Fishman J E, Schwartz D S, Sais G J, Flores M R, Sridhar K S
Department of Radiology, Jackson Memorial Hospital, Miami, FL 33136-1094.
AJR Am J Roentgenol. 1995 Jan;164(1):57-61. doi: 10.2214/ajr.164.1.7998569.
The radiographic manifestations of bronchogenic carcinoma in HIV-positive individuals may resemble or accompany changes of inflammatory disease. To provide information that is useful in the differential diagnosis, we studied the findings on plain radiographs and chest CT scans in 30 HIV-positive patients with proven bronchogenic carcinoma and correlated the radiographic features with the presence or absence of thoracic opportunistic infection.
Thirty HIV-positive individuals had bronchogenic carcinoma diagnosed at our institution between 1986 and 1993. Fourteen (47%) of the 30 had AIDS at the time of cancer diagnosis. All but one of the patients were men, and the median age at diagnosis was 48 years (range, 32-66 years). Most (90%) had a history of smoking. Eighteen (60%) of the 30 had a history of pulmonary tuberculosis, Pneumocystis carinii pneumonia, or both. We retrospectively reviewed all available chest radiographs (n = 27) and chest CT scans (n = 25) for tumor size and location, adenopathy, pleural disease, and pulmonary infiltrates.

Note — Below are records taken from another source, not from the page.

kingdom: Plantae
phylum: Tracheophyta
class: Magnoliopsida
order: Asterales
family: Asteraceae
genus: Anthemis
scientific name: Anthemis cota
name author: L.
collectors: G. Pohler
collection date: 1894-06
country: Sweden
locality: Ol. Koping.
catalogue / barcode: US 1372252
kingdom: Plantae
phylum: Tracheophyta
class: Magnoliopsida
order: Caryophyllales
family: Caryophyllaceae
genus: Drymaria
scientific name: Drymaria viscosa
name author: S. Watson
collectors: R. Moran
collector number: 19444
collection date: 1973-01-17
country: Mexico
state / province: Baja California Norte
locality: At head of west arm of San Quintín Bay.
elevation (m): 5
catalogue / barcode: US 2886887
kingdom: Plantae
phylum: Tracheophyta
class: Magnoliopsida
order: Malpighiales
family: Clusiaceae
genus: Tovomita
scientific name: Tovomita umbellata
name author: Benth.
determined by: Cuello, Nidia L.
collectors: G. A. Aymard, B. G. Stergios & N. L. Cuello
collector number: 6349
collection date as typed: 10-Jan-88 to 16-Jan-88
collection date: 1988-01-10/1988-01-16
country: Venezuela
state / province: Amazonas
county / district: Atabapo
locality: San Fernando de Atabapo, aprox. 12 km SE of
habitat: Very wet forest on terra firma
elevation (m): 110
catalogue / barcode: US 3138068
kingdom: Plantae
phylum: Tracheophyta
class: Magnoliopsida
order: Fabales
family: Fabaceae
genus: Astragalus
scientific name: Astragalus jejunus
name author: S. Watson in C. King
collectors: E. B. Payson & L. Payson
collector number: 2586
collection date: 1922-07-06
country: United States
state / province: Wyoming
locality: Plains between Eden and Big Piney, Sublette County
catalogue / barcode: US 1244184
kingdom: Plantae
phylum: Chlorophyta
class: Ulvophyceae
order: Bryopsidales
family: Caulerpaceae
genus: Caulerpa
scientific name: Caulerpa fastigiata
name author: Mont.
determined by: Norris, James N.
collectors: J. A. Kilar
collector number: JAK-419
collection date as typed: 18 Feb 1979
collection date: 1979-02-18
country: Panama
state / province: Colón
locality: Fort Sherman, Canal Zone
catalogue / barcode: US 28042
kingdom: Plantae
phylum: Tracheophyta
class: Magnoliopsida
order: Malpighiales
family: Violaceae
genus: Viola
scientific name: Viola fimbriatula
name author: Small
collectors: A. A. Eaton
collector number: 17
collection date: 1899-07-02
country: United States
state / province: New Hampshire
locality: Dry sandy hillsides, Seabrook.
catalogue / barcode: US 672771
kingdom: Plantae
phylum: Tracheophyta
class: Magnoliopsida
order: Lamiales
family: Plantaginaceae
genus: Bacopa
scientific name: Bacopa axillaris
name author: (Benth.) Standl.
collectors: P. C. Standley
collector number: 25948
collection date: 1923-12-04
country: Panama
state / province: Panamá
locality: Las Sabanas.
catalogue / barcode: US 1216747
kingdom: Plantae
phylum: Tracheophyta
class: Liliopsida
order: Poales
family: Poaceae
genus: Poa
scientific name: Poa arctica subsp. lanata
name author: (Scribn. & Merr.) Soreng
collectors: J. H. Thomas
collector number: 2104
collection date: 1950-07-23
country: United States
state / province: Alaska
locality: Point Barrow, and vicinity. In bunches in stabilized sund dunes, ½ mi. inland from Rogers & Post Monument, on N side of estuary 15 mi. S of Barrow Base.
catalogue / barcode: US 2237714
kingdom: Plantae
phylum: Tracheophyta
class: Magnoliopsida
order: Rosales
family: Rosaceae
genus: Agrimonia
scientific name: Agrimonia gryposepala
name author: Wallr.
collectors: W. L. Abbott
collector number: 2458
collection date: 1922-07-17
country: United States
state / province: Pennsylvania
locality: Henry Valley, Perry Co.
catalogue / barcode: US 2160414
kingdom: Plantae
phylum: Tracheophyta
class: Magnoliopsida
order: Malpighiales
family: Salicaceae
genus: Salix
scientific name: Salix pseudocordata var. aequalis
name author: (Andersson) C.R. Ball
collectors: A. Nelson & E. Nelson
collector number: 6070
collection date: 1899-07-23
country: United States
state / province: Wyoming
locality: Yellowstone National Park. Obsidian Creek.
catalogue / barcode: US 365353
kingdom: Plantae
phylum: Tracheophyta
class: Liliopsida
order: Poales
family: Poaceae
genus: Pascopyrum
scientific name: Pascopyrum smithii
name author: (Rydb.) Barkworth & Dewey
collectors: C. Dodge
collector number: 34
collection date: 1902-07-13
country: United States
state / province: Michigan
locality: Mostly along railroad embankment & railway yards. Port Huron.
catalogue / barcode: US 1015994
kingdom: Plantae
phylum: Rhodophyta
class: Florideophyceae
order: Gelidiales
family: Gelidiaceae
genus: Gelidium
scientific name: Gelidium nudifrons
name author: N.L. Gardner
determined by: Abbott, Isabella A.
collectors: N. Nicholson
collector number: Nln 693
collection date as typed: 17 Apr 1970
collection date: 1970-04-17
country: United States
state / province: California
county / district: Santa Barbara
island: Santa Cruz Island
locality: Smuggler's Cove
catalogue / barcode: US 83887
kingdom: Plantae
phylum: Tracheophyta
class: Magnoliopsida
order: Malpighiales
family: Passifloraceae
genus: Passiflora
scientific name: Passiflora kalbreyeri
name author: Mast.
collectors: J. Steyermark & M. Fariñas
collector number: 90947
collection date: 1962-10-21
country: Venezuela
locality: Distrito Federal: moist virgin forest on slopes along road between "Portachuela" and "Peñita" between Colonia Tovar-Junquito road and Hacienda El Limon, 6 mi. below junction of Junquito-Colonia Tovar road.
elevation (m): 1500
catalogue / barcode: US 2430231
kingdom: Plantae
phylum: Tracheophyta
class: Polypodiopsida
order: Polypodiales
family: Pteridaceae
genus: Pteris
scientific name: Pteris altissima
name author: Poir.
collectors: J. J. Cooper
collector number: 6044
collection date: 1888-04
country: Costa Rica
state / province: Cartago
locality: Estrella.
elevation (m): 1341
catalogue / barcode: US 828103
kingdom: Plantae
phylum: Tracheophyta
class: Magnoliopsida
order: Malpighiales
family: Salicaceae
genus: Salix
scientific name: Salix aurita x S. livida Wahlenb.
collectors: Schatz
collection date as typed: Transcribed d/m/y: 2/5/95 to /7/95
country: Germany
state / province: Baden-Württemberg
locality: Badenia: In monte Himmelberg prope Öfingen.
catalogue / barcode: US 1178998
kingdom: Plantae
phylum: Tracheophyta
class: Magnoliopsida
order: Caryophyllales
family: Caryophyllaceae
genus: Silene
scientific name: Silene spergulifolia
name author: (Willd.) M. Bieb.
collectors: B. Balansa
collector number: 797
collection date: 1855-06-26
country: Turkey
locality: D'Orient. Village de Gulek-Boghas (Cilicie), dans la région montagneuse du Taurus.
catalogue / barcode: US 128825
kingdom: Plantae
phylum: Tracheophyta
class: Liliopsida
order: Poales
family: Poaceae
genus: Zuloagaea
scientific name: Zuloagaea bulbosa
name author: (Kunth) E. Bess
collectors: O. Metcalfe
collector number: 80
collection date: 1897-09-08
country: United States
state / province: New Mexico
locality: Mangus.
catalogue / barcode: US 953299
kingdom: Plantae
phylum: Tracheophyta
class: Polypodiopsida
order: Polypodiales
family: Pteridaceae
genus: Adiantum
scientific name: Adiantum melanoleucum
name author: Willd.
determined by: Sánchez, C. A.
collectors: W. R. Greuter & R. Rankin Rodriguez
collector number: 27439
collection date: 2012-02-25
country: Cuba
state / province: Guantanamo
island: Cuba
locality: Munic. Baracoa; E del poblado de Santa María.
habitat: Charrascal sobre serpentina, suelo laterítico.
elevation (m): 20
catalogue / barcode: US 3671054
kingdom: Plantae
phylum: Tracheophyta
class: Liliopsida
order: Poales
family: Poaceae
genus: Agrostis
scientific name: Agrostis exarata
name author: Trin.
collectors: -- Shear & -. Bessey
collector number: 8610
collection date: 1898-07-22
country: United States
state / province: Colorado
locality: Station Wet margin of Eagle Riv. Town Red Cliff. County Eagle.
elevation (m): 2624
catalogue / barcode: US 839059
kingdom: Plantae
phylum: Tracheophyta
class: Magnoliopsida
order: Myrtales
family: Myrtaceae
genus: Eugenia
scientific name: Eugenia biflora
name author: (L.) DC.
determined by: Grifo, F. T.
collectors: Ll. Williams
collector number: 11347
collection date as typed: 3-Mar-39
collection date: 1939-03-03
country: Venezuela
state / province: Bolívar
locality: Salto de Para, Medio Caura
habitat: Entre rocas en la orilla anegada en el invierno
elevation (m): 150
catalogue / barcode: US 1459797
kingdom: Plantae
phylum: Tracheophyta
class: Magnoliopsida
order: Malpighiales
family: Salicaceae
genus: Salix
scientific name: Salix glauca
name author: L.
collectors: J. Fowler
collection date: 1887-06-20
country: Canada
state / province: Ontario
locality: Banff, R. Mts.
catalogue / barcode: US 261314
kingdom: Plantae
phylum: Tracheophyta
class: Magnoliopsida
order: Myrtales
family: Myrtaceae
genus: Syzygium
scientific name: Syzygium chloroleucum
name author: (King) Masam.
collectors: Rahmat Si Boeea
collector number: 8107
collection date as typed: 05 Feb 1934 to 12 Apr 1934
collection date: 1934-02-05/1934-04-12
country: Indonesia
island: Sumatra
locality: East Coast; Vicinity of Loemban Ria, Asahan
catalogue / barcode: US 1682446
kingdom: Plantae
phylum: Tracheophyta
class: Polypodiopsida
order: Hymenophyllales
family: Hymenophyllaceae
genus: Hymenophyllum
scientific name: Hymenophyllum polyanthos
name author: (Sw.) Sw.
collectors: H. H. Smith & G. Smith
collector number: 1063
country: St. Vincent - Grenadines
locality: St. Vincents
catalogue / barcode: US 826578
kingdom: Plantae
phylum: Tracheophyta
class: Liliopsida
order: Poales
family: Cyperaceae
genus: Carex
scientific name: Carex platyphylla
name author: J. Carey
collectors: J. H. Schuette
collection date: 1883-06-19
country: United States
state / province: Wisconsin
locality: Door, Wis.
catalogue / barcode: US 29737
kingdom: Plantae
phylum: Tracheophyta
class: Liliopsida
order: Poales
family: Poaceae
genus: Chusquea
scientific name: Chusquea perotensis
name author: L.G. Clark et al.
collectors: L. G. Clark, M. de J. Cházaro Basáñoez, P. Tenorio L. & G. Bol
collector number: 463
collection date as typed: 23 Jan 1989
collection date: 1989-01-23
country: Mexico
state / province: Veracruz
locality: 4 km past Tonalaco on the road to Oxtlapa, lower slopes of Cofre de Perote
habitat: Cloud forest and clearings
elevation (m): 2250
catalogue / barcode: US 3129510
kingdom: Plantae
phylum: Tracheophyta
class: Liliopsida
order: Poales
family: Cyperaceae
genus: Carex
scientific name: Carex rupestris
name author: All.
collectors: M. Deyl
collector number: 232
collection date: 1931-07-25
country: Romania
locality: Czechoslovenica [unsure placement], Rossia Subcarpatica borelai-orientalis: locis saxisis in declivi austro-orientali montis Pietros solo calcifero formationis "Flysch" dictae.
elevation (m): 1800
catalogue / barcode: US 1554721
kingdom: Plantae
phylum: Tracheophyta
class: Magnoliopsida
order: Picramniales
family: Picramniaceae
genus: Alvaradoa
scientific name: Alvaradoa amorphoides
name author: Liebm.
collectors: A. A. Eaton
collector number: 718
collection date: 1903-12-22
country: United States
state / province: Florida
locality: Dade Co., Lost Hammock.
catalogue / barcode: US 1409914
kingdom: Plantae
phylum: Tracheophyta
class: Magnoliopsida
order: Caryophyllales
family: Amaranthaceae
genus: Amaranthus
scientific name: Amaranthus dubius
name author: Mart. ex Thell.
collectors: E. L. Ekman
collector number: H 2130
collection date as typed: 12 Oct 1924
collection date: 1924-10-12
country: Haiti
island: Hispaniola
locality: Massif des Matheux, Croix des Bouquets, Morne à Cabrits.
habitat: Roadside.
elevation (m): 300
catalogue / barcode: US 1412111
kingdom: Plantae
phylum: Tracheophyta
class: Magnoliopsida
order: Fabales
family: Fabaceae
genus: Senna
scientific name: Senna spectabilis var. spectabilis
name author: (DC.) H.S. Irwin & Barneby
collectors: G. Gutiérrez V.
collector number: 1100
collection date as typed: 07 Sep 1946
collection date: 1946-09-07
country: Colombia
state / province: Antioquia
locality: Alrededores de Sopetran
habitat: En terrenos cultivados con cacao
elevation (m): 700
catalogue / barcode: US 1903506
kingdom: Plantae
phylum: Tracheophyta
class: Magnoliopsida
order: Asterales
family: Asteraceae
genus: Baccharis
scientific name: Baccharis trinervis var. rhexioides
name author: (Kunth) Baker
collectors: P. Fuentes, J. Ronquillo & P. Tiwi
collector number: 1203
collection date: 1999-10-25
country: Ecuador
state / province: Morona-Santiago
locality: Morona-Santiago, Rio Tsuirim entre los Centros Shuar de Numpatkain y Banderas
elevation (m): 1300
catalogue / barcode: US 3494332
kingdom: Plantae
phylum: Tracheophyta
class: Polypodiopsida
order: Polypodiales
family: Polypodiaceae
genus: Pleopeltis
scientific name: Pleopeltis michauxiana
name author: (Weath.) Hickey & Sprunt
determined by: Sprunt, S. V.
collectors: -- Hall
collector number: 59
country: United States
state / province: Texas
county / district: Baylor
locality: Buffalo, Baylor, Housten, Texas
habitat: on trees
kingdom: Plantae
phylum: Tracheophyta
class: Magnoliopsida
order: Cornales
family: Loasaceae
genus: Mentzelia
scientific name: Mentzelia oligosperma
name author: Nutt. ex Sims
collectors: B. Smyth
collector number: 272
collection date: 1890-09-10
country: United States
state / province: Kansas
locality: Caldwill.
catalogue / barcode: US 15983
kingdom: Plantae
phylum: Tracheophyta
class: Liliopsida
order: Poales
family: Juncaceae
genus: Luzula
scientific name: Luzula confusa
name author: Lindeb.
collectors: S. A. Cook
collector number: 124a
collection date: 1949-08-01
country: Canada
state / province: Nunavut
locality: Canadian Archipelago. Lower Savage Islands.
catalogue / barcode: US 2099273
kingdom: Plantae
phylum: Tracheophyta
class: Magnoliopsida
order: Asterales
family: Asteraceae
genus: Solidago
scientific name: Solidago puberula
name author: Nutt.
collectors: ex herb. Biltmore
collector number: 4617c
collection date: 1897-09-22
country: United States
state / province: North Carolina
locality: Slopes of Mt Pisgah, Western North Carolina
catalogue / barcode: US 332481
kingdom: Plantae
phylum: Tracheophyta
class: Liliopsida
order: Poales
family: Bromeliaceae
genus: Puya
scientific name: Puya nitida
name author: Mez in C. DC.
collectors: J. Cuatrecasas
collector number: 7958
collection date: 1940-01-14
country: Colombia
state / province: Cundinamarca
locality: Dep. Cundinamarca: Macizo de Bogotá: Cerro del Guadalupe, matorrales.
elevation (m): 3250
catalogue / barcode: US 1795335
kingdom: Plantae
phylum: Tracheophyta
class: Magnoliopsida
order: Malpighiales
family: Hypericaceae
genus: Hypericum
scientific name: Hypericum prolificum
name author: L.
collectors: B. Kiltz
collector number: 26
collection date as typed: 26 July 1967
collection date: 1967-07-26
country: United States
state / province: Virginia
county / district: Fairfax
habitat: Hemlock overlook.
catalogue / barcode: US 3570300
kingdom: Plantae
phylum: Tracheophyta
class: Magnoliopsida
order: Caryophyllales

Eighteen tumors (60%) were peripheral, 11 (37%) were central (hilar or mediastinal), and one manifested as a metastatic pleural mass. Of the peripheral tumors, 17 (94%) were in the upper lobes. All the central tumors showed obstructive consolidation of lung in the distribution of the affected airway. Adenopathy was present in 63% of the patients, and pleural effusions or masses were seen in 33%. A history of tuberculosis or Pneumocystis carinii pneumonia was present in 83% of the patients with peripheral tumors but only 27% of the patients with central lesions (p = .005). Superimposed infiltrates were present in six patients (20%). Three (17%) of 18 peripheral tumors were obscured by or mistaken for inflammatory disease, delaying the diagnosis of cancer.
Bronchogenic carcinoma usually manifests as a peripheral upper lobe mass in HIV-positive patients with a history of tuberculosis or Pneumocystis carinii pneumonia, whereas central masses are more common in patients without a history of thoracic opportunistic infection. Carcinoma should be suspected in patients with peripheral lesions that persist despite appropriate antibiotic therapy.
HIV阳性个体的支气管源性癌的影像学表现可能类似于或伴随炎症性疾病的改变。为了提供有助于鉴别诊断的信息,我们研究了30例经证实患有支气管源性癌的HIV阳性患者的胸部X线平片和胸部CT扫描结果,并将影像学特征与是否存在胸部机会性感染进行了关联。
1986年至1993年间,30例HIV阳性个体在我们机构被诊断为支气管源性癌。30例患者中有14例(47%)在癌症诊断时患有艾滋病。除1例患者外,其余均为男性,诊断时的中位年龄为48岁(范围32 - 66岁)。大多数(90%)有吸烟史。30例患者中有18例(60%)有肺结核、卡氏肺孢子虫肺炎或两者的病史。我们回顾性地检查了所有可用的胸部X线平片(n = 27)和胸部CT扫描(n = 25),以了解肿瘤大小、位置、淋巴结肿大、胸膜疾病和肺部浸润情况。
18例肿瘤(60%)为周围型,11例(37%)为中央型(肺门或纵隔型),1例表现为转移性胸膜肿块。在周围型肿瘤中,17例(94%)位于上叶。所有中央型肿瘤在受影响气道分布区域均显示肺部阻塞性实变。63%的患者有淋巴结肿大,33%的患者可见胸腔积液或肿块。有周围型肿瘤的患者中83%有肺结核或卡氏肺孢子虫肺炎病史,而有中央型病变的患者中只有27%有此病史(p = 0.005)。6例患者(20%)有叠加的浸润影。18例周围型肿瘤中有3例(17%)被炎症性疾病掩盖或误诊,导致癌症诊断延迟。
在有肺结核或卡氏肺孢子虫肺炎病史的HIV阳性患者中,支气管源性癌通常表现为周围型上叶肿块,而在无胸部机会性感染病史的患者中,中央型肿块更为常见。对于经适当抗生素治疗后周围病变仍持续存在的患者,应怀疑患有癌症。